Porreca Compari said the project is "not fiscally responsible, and its scope is too large." The city already has spent $3 million on improvement at the site, and future upgrades could raise the cost of the facility to about $3.6 million, she said.

"I have not been able to get enough accurate information to make me comfortable" with long-term debt, she said of a project that was begun by the previous City Commission. "We must look at how this and future projects will affect the city's tax rates."

But Mayor Michael Santiago and City Commissioners Jim Quinn and David Ennis disagreed about stopping the project.

Quinn said that cost savings, shared services and other government efficiencies can be found to prevent the project from causing a local-purposes tax rate increase next year.

"I am not convinced that this will equate to a tax increase if we do what we need to do," he said.

Ennis argued that building the facility is another step in rebuilding pride in the city.

"In tough times, leaders lead," he said. "We can't always make people happy."

Santiago said that, given the conditions of the buildings at 15th Street, "We have to realize that if we don't deal with this now, we will be dealing with it in a few years."

"I think we are taking the proper measures to continue with this project," he said. "Let's move forward."

As for the disagreement regarding the project, Santiago said, "We're not going to agree on everything."

When completed, the facility will house the city's fleet maintenance, parks, and streets and roads operations.

City engineers said the facility was scaled down from its original $3.6 million plan.

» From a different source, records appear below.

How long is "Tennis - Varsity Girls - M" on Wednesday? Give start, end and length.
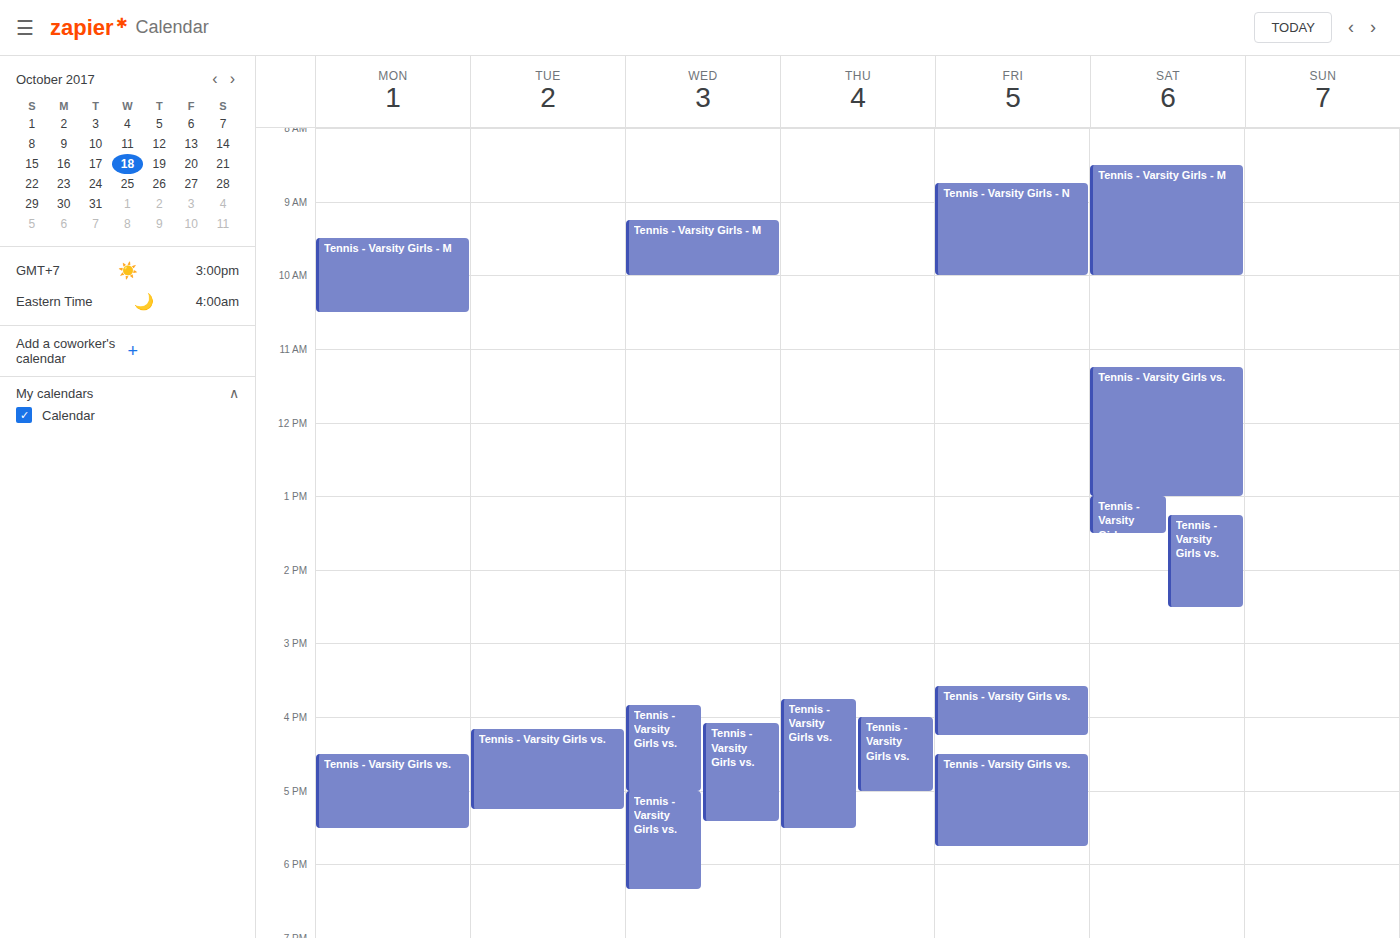
9:15 AM to 10:00 AM, 45 minutes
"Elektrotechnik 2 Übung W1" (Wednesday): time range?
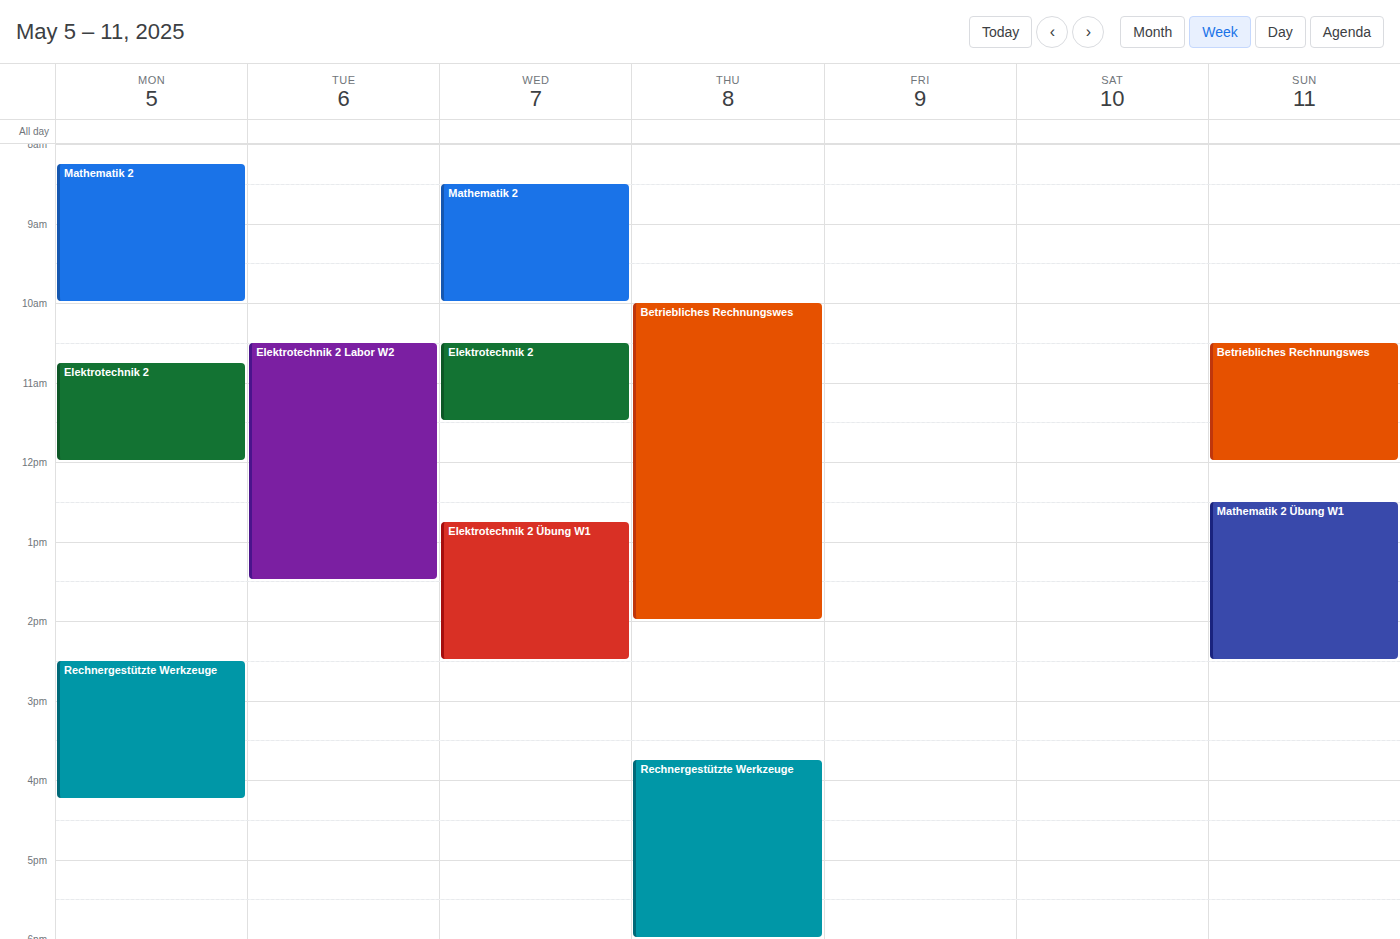
12:45 PM to 2:30 PM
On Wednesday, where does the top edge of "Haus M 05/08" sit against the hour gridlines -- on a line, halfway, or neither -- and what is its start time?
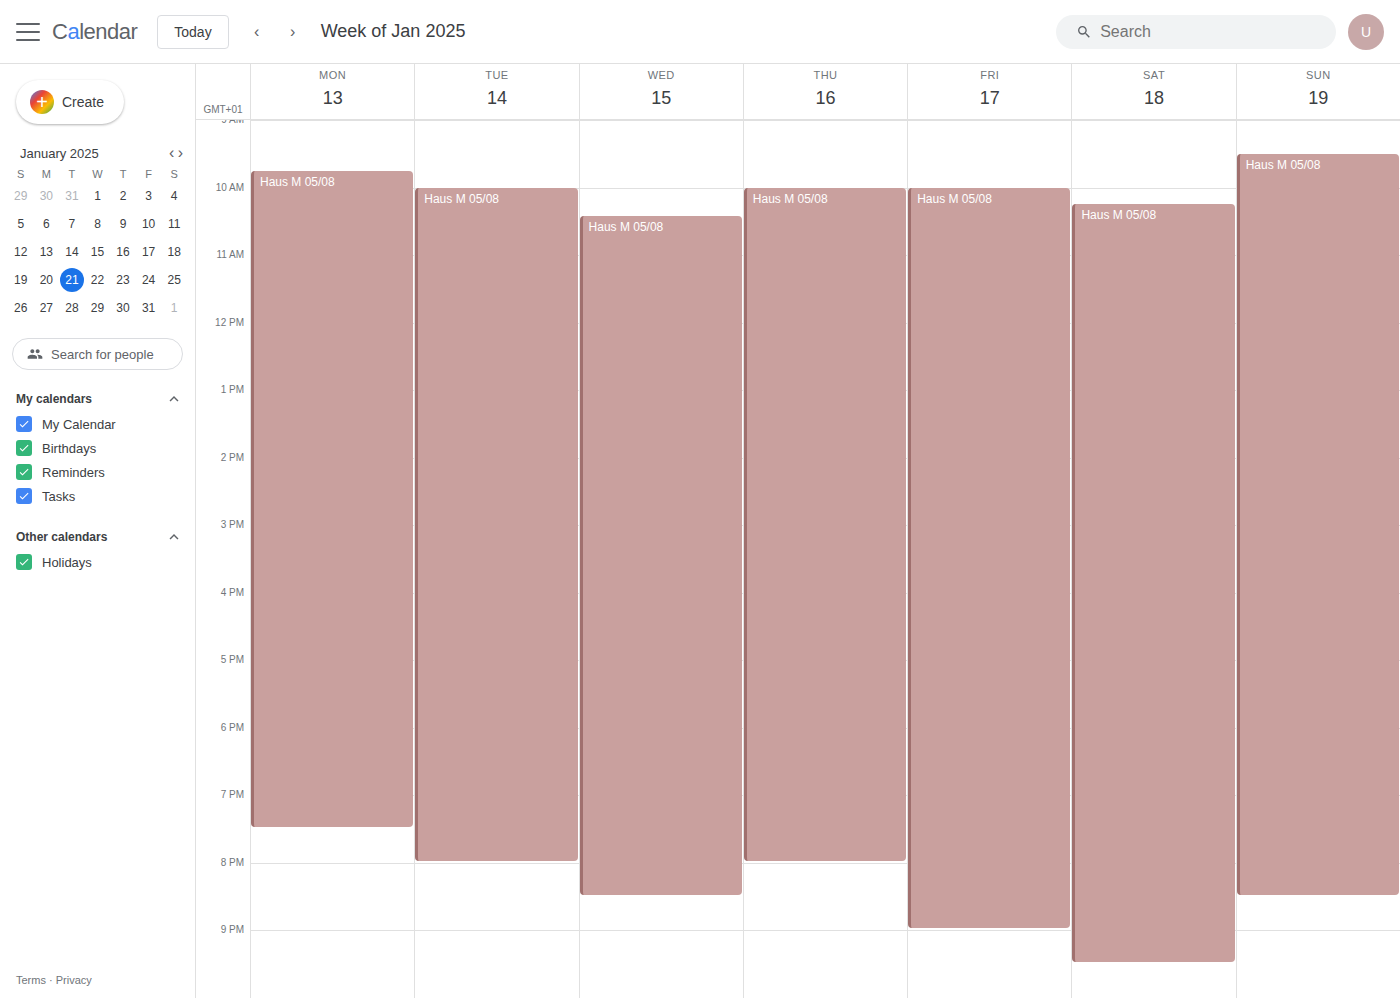
10:25 AM -- neither: 25 minutes below the 10 AM line and 35 minutes above the 11 AM line.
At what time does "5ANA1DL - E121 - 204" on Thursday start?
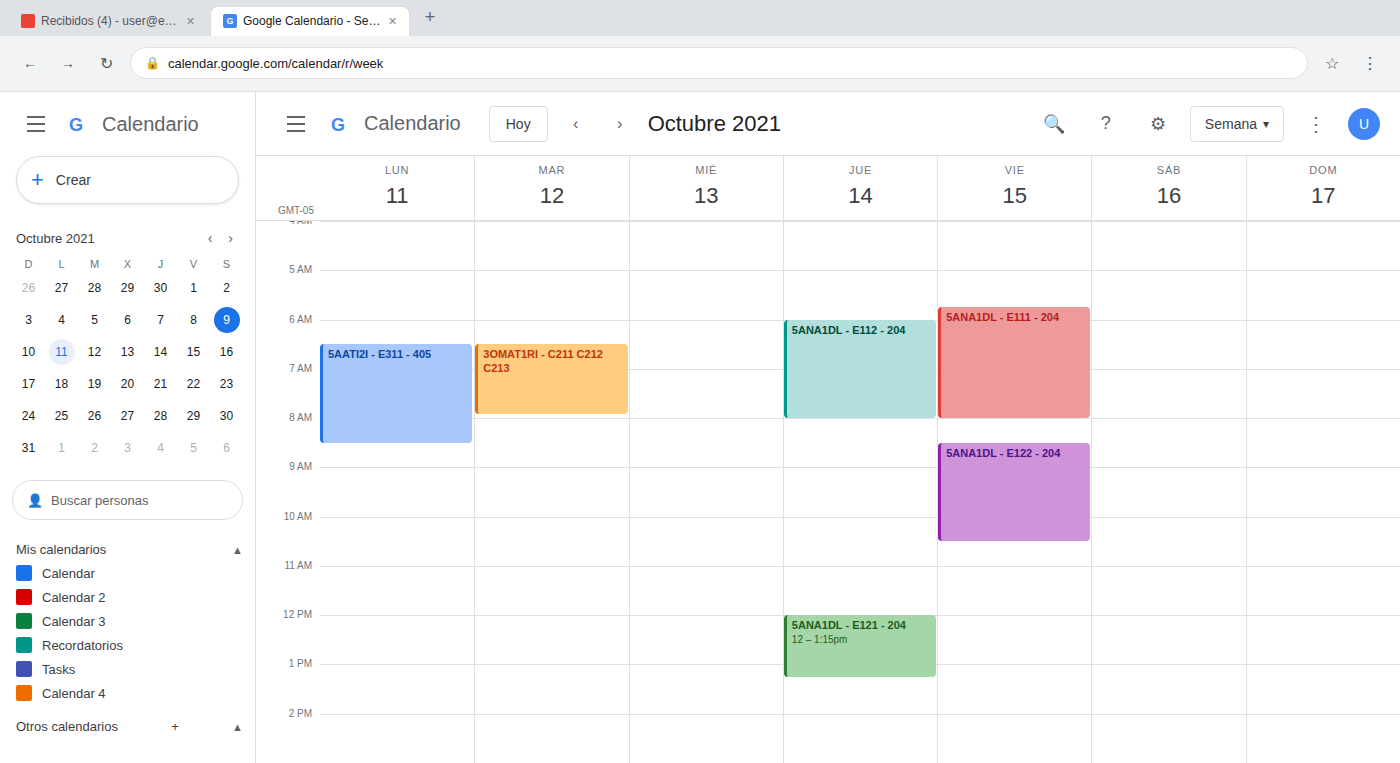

They also said the facility is needed to improve working conditions for city employees, streamline and improve overall operations, and prevent possible environmental problems related to some of the city buildings currently being used.

Porreca Compari argued that while something must be done at 15th Street, the project can be appropriately downsized. She also said she could find no letter or report to support statements that the city faces possible problems from state environmental officials if action is not taken.

Instead of approving the project, Porreca Compari said, City Commission should listen to the public.

"We need the public to tell us their concerns," she said. "Is money better spent on buildings or retaining our police or cleaning up our city or on our youth?"